#### Brief
Transcribe every record in full, keeping it exactly the same.

#### The records
--- START ---

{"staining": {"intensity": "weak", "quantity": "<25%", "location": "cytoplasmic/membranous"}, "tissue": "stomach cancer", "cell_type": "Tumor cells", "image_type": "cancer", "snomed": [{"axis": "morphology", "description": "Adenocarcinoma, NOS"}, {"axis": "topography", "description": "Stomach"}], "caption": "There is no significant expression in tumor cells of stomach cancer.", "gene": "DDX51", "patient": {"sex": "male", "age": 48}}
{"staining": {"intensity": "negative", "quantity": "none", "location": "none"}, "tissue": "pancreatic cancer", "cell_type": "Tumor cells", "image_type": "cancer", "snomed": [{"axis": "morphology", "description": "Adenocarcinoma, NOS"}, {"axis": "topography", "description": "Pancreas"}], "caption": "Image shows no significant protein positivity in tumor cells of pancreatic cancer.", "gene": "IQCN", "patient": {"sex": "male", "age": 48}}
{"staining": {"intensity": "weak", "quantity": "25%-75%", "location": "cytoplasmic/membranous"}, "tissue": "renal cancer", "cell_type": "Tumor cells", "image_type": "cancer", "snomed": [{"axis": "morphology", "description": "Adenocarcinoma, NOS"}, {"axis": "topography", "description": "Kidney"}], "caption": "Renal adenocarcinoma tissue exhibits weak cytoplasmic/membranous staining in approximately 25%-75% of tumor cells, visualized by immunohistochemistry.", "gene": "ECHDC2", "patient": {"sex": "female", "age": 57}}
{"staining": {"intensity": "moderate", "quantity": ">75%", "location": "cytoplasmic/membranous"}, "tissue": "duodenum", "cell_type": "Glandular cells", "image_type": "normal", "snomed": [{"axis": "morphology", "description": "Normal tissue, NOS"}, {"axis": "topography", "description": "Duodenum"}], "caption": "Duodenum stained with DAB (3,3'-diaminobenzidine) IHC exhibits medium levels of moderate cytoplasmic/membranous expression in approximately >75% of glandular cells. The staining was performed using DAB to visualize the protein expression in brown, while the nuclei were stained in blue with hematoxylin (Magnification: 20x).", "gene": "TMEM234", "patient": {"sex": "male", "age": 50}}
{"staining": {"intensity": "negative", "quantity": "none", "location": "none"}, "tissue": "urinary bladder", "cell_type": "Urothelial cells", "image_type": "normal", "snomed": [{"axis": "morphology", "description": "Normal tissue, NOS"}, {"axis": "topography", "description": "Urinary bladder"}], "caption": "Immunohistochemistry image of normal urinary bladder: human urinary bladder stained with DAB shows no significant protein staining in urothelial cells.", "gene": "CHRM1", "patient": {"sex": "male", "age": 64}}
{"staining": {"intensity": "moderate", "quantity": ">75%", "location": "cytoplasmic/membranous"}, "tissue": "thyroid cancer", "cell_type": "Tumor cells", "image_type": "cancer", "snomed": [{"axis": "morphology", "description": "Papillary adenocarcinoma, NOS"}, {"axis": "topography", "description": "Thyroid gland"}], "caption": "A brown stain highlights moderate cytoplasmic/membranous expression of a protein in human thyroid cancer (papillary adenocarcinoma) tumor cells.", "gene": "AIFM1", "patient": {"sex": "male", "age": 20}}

--- END ---

#### Solution
{"staining": {"intensity": "weak", "quantity": "<25%", "location": "cytoplasmic/membranous"}, "tissue": "stomach cancer", "cell_type": "Tumor cells", "image_type": "cancer", "snomed": [{"axis": "morphology", "description": "Adenocarcinoma, NOS"}, {"axis": "topography", "description": "Stomach"}], "caption": "There is no significant expression in tumor cells of stomach cancer.", "gene": "DDX51", "patient": {"sex": "male", "age": 48}}
{"staining": {"intensity": "negative", "quantity": "none", "location": "none"}, "tissue": "pancreatic cancer", "cell_type": "Tumor cells", "image_type": "cancer", "snomed": [{"axis": "morphology", "description": "Adenocarcinoma, NOS"}, {"axis": "topography", "description": "Pancreas"}], "caption": "Image shows no significant protein positivity in tumor cells of pancreatic cancer.", "gene": "IQCN", "patient": {"sex": "male", "age": 48}}
{"staining": {"intensity": "weak", "quantity": "25%-75%", "location": "cytoplasmic/membranous"}, "tissue": "renal cancer", "cell_type": "Tumor cells", "image_type": "cancer", "snomed": [{"axis": "morphology", "description": "Adenocarcinoma, NOS"}, {"axis": "topography", "description": "Kidney"}], "caption": "Renal adenocarcinoma tissue exhibits weak cytoplasmic/membranous staining in approximately 25%-75% of tumor cells, visualized by immunohistochemistry.", "gene": "ECHDC2", "patient": {"sex": "female", "age": 57}}
{"staining": {"intensity": "moderate", "quantity": ">75%", "location": "cytoplasmic/membranous"}, "tissue": "duodenum", "cell_type": "Glandular cells", "image_type": "normal", "snomed": [{"axis": "morphology", "description": "Normal tissue, NOS"}, {"axis": "topography", "description": "Duodenum"}], "caption": "Duodenum stained with DAB (3,3'-diaminobenzidine) IHC exhibits medium levels of moderate cytoplasmic/membranous expression in approximately >75% of glandular cells. The staining was performed using DAB to visualize the protein expression in brown, while the nuclei were stained in blue with hematoxylin (Magnification: 20x).", "gene": "TMEM234", "patient": {"sex": "male", "age": 50}}
{"staining": {"intensity": "negative", "quantity": "none", "location": "none"}, "tissue": "urinary bladder", "cell_type": "Urothelial cells", "image_type": "normal", "snomed": [{"axis": "morphology", "description": "Normal tissue, NOS"}, {"axis": "topography", "description": "Urinary bladder"}], "caption": "Immunohistochemistry image of normal urinary bladder: human urinary bladder stained with DAB shows no significant protein staining in urothelial cells.", "gene": "CHRM1", "patient": {"sex": "male", "age": 64}}
{"staining": {"intensity": "moderate", "quantity": ">75%", "location": "cytoplasmic/membranous"}, "tissue": "thyroid cancer", "cell_type": "Tumor cells", "image_type": "cancer", "snomed": [{"axis": "morphology", "description": "Papillary adenocarcinoma, NOS"}, {"axis": "topography", "description": "Thyroid gland"}], "caption": "A brown stain highlights moderate cytoplasmic/membranous expression of a protein in human thyroid cancer (papillary adenocarcinoma) tumor cells.", "gene": "AIFM1", "patient": {"sex": "male", "age": 20}}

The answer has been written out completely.